Explicit casts to the generic address space in host contexts permit interoperability with other CUDA libraries by casting away address-space qualifiers at the API boundary, and casting them back on again for pointers returned by the other library.

The implicit casts to the generic address space mean that functions do not have to be templated to accept pointers from anywhere on the same device as their context while also not requiring address space casts. Provided the methods and functions are inlined, this should not result in a loss of the ability to use address space specific instructions, as the optimizer can infer their address space based on the address space of the input to the address space cast.

Address space accessibility

Values may be accessed (read from and written to) only when their address space can be implicitly converted to the generic address space. Thus, for example, a __device int & may be accessed from a device function, but not a host function.

It is undefined behaviour to perform an access via a generic address space pointer or reference where an explicit cast was required to obtain it in the generic address space, except if:

Example

__device__ void deviceFn(const int &a, const __device int &b, const __shared int &c, const __flat int &d) {
    int OK = a + b + c; // All these are accessible on device.
    int BAD = d; // Flat can't be accessed because it could be a host pointer.
}
void hostFn(const int &a, const __device int &b, const __shared int &c, const __flat int &d) {
    int OK = a; // Only generic is accessible on the host.
    int BAD = b + c + d; // None of these can be accessed because they are or could be on the device.
}
void hostFn(const __flat int *ptr) {
    int MAYBE = *(int *)ptr; // This is OK if and only if the thing pointed to by ptr is actually on the host.
}

Rationale

These rules forbid accesses that would (or in the case of directly accessing __flat, could) involve attempting to access memory that is not accessible from the side of the accessing function, for example a __device int * (even if casted to generic address space) on the host. The explicit cast from __flat to generic (or other address space), followed by an access of that generic is permitted because this can be valid. It is up to the programmer to ensure that it actually is valid at runtime and so requires an explicit cast to prevent the accidental assumption of this responsibility.

Function overloading

This language extension also allows you to use overload resolution to change the behaviour of functions based on the address-space of the arguments.

Function arguments

A function may be overloaded based on the the address space of its arguments. If an overload is not provided for the given address space of an argument, but there is an overload for the generic address space, the generic address space overload is used.

Example

__device__ int fn(int &i) {
    // This function is called if the address space is not __device or __shared.

WHAT YOU ARE ASKED TO DO:
Answer these questions using the passage on address spaces:
1. From which kind of function may a __device int & be accessed?
2. In the device function example, why can the __flat reference not be accessed?
3. Which overload is used when none is provided for an argument's address space but one exists for the generic address space?

(Data entries)
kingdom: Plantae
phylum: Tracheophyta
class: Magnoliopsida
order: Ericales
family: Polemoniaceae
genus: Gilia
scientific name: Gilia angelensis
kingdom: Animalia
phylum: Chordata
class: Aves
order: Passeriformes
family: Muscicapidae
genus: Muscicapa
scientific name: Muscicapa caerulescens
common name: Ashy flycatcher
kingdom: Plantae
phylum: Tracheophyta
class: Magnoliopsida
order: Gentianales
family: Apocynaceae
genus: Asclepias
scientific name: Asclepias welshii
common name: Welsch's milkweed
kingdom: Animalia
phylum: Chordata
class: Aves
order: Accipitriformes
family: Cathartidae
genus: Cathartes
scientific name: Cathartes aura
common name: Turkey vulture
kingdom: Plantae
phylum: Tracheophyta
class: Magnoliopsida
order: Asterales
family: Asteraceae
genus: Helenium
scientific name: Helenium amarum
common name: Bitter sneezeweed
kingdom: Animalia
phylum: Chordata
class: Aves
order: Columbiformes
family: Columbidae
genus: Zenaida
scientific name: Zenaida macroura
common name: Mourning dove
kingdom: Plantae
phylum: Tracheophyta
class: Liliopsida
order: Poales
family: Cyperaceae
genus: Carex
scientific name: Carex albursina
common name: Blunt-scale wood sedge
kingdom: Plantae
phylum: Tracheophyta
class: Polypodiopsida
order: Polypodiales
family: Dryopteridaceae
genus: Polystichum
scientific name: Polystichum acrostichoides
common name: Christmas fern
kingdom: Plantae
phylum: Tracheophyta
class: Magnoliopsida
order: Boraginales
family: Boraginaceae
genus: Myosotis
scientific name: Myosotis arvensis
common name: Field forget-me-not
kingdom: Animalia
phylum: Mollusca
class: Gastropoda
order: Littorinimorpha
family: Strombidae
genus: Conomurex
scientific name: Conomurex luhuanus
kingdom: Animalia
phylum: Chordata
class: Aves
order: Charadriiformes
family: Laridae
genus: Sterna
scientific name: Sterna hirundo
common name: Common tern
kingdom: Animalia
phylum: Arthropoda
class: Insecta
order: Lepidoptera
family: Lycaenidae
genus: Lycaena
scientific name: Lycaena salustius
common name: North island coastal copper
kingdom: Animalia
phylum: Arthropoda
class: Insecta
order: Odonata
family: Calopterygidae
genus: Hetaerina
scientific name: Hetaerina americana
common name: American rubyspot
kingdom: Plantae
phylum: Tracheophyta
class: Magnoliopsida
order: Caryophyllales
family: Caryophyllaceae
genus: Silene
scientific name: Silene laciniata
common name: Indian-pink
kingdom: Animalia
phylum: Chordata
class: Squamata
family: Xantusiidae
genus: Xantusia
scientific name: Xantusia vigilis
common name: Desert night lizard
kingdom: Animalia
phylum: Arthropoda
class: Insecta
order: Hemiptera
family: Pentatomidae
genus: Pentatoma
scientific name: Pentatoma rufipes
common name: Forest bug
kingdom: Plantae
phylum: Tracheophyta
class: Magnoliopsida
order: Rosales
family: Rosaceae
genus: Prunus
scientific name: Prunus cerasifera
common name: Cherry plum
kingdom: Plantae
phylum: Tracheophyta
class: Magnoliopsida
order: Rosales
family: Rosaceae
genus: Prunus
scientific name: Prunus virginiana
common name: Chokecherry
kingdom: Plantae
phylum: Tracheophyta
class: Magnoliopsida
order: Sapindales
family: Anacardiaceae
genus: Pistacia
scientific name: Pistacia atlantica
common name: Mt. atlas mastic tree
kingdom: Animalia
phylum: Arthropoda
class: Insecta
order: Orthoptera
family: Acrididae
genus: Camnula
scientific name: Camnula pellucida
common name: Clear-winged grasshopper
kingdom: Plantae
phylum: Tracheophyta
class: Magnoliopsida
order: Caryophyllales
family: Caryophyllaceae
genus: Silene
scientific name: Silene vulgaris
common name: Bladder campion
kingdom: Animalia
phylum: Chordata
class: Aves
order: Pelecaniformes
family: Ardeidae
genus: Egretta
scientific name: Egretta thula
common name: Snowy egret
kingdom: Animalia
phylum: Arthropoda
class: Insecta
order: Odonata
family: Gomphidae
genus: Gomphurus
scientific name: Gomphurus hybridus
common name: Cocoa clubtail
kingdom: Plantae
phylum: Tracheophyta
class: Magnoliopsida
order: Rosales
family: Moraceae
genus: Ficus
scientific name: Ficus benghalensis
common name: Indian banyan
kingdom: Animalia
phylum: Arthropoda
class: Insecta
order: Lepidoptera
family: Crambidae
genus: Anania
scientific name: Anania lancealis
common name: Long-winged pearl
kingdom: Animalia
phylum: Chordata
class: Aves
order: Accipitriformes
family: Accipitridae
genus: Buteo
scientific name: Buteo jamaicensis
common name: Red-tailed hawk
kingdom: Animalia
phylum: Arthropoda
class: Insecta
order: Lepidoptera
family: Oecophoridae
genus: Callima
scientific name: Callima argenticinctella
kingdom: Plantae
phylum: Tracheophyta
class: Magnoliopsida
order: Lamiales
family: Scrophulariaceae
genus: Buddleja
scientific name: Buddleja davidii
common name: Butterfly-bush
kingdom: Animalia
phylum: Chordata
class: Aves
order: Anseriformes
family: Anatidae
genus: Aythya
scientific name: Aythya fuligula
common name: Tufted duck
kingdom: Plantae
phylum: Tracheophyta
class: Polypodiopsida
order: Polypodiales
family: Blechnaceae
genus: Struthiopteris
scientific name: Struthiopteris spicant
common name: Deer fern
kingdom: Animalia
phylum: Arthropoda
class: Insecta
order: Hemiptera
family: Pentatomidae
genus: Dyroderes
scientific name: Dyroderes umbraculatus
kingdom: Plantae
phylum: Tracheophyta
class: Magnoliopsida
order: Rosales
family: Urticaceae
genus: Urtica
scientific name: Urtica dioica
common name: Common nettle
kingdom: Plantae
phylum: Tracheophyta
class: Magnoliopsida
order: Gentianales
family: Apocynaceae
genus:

EXERCISE RESPONSE:
1. From a device function, but not from a host function.
2. It could be a host pointer.
3. The generic address space overload.